Von “Non-movements” zur Massenbewegung

Unter Sozialwissenschaftler*innen ist es umstritten, ob es sich bei den Protestwellen im Iran um verzweifelte Formen der Unmutsäußerung oder um politische Massenbewegungen handelt. Der in den Niederlanden lehrende Sozialwissenschaftler Asef Bayat sagte in einem Interview mit der Webseite Meidan im August 2018, es gehe um bestimmte Formen der Armen-Bewegungen, die eigentlich eine Form von “Nicht-Bewegung” seien. Non-movement bezeichnet eine Interpretation der kollektiven Aktion städtischen Armer – des Volkszorns. Es ist die kollektive Aktion nicht-kollektiver Aktivist*innen, das Ergebnis des Sozialverhaltens einer großen Anzahl gewöhnlicher Menschen, deren verstreute, aber einheitliche Aktionen weitreichende soziale Veränderungen bewirken, selbst wenn diese keiner Ideologie, Führung und Organisation unterliegen. Nicht-Bewegungen hätten wichtige grundlegende Gemeinsamkeiten mit sozialen Bewegungen, meint Bayat, obwohl sie unterschiedliche Phänomene seien. Student*innen oder Arbeiter*innen könnten ihre Forderungen im Rahmen einer Universität oder einer Gewerkschaft verfolgen; für Arbeitslose, Hausfrauen und andere nicht-institutionelle Gruppen sei aber die Straße der einzige Ort, um Forderungen zu stellen: Die Straße ist die politische Arena solcher Gruppen.

Bewegung oder Nichtbewegung sind Begriffe zur Erklärung unterschiedlicher Formen der Armen-Revolte gegen Ungleichheit, die je nach Schwere der Deprivation und sozialem Kontext auf unterschiedliche Weise im sozialen Raum auftreten.
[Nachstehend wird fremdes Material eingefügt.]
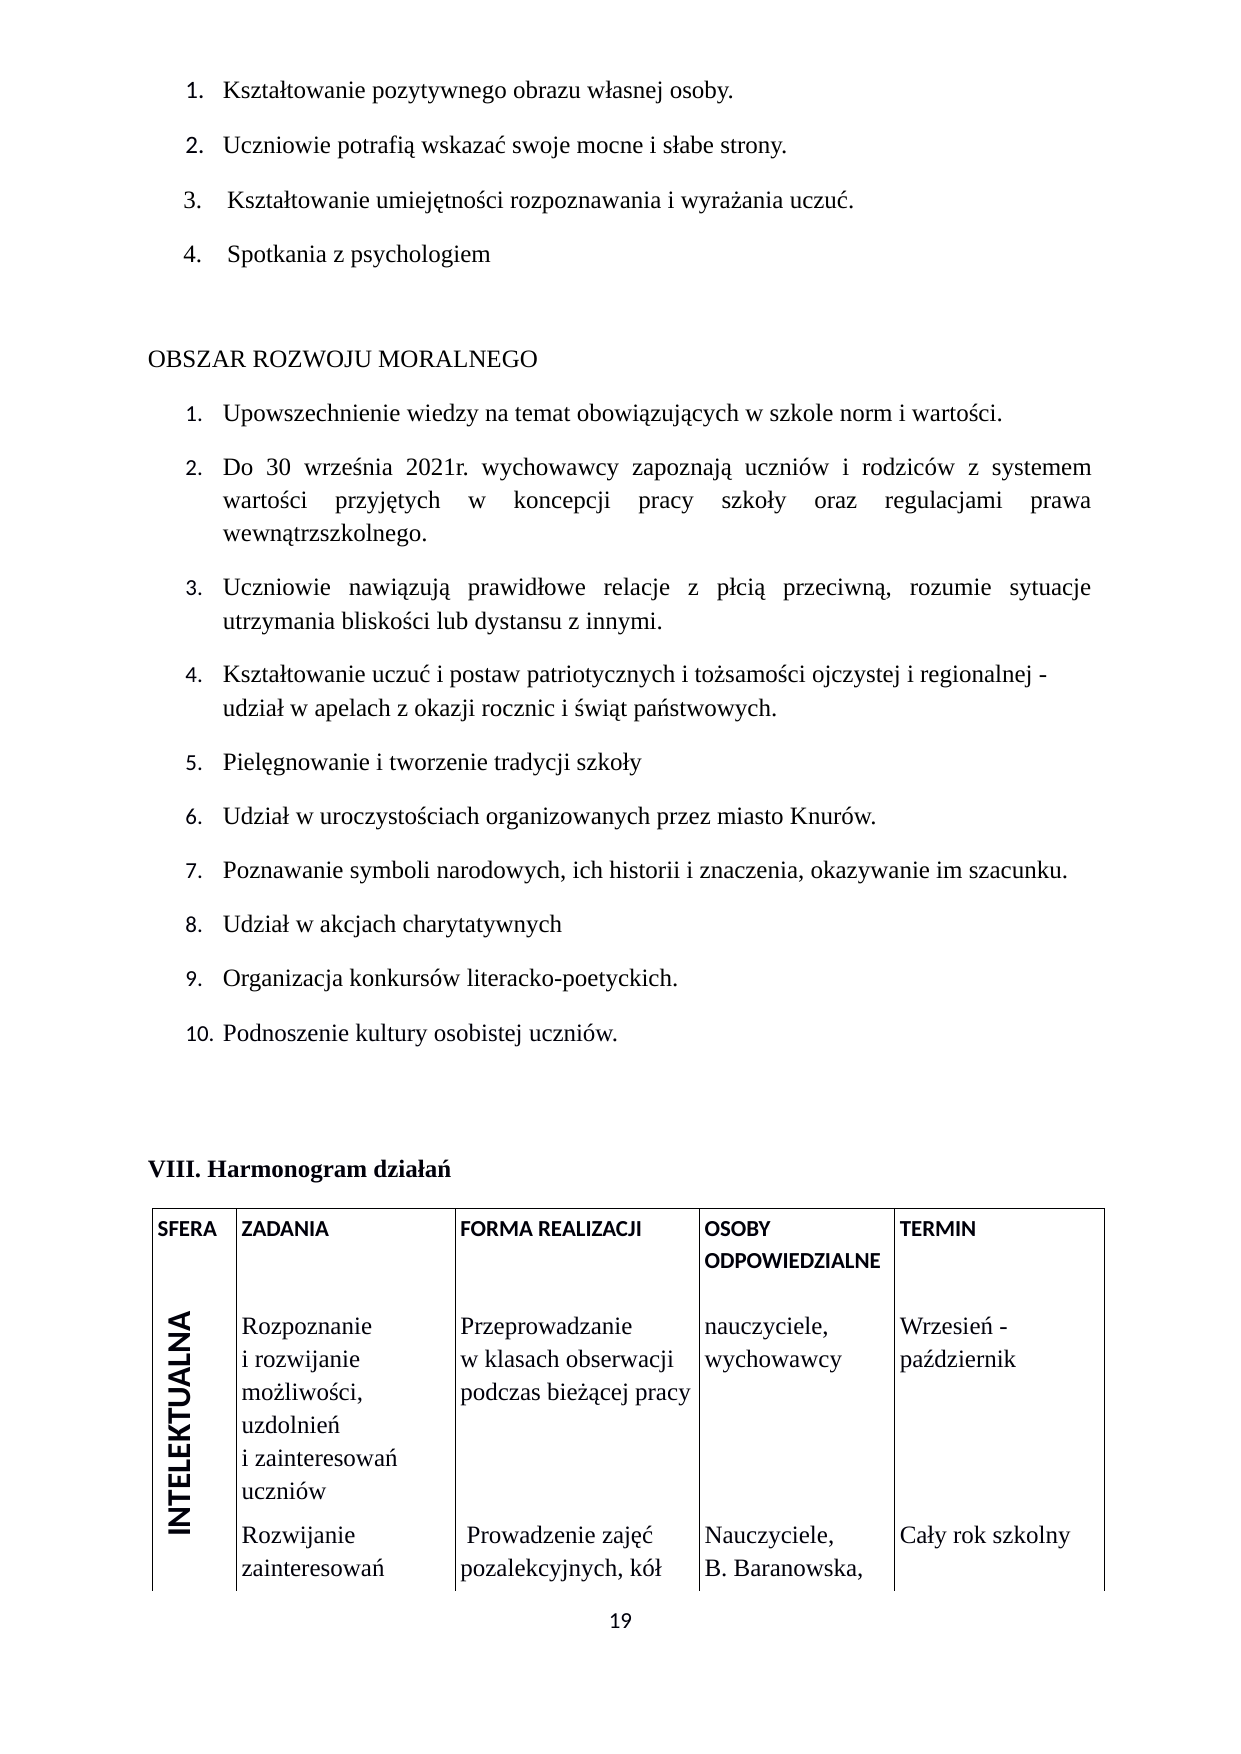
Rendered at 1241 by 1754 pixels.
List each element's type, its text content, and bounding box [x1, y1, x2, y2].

list Do 30 września 2021r. wychowawcy zapoznają uczniów i rodziców z systemem wartości przyjętych w koncepcji pracy szkoły oraz regulacjami prawa wewnątrzszkolnego. [185, 452, 1092, 547]
table_header ZADANIA [237, 1209, 455, 1305]
table_cell Nauczyciele, B. Baranowska, [700, 1514, 894, 1591]
table_cell Przeprowadzanie w klasach obserwacji podczas bieżącej pracy [456, 1305, 699, 1514]
table_header SFERA [153, 1209, 236, 1305]
text VIII. Harmonogram działań [148, 1154, 1092, 1183]
list 3. Kształtowanie umiejętności rozpoznawania i wyrażania uczuć. [183, 185, 1092, 214]
list Uczniowie potrafią wskazać swoje mocne i słabe strony. [185, 129, 1092, 160]
list Upowszechnienie wiedzy na temat obowiązujących w szkole norm i wartości. [185, 398, 1092, 427]
table_cell Rozwijanie zainteresowań [237, 1514, 455, 1591]
list Udział w akcjach charytatywnych [185, 909, 1092, 938]
list Kształtowanie pozytywnego obrazu własnej osoby. [185, 74, 1092, 104]
list Uczniowie nawiązują prawidłowe relacje z płcią przeciwną, rozumie sytuacje utrzymania bliskości lub dystansu z innymi. [185, 572, 1092, 634]
table_cell Prowadzenie zajęć pozalekcyjnych, kół [456, 1514, 699, 1591]
list Poznawanie symboli narodowych, ich historii i znaczenia, okazywanie im szacunku. [185, 855, 1092, 884]
table_cell nauczyciele, wychowawcy [700, 1305, 894, 1514]
list Kształtowanie uczuć i postaw patriotycznych i tożsamości ojczystej i regionalnej - udział w apelach z okazji rocznic i świąt państwowych. [185, 659, 1092, 722]
table_header OSOBY ODPOWIEDZIALNE [700, 1209, 894, 1305]
list Podnoszenie kultury osobistej uczniów. [185, 1018, 1092, 1047]
text OBSZAR ROZWOJU MORALNEGO [148, 344, 1092, 373]
list Organizacja konkursów literacko-poetyckich. [185, 963, 1092, 992]
table_cell Cały rok szkolny [895, 1514, 1104, 1591]
table_header TERMIN [895, 1209, 1104, 1305]
table_header FORMA REALIZACJI [456, 1209, 699, 1305]
list Udział w uroczystościach organizowanych przez miasto Knurów. [185, 801, 1092, 830]
table_cell INTELEKTUALNA [153, 1305, 236, 1591]
list 4. Spotkania z psychologiem [183, 239, 1092, 268]
table_cell Rozpoznanie i rozwijanie możliwości, uzdolnień i zainteresowań uczniów [237, 1305, 455, 1514]
list Pielęgnowanie i tworzenie tradycji szkoły [185, 747, 1092, 776]
table_cell Wrzesień - październik [895, 1305, 1104, 1514]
Demokrat*innen streben nicht unbedingt einen Regimewechsel oder eine revolutionäre Agenda an. Stattdessen sind sie oft daran beteiligt, die Lebensbedingungen und -chancen der Menschen zu verbessern und zu erleichtern. Aber selbst solche Revolten können dramatische Veränderungen im persönlichen Leben der Akteur*innen und in großem Umfang in der Gesellschaft bewirken. Unter Bedingungen hoher politischer Mobilität können sich Menschen größeren Bewegungen anschließen oder sogar kleinere “Revolten” in soziale Bewegungen verwandeln.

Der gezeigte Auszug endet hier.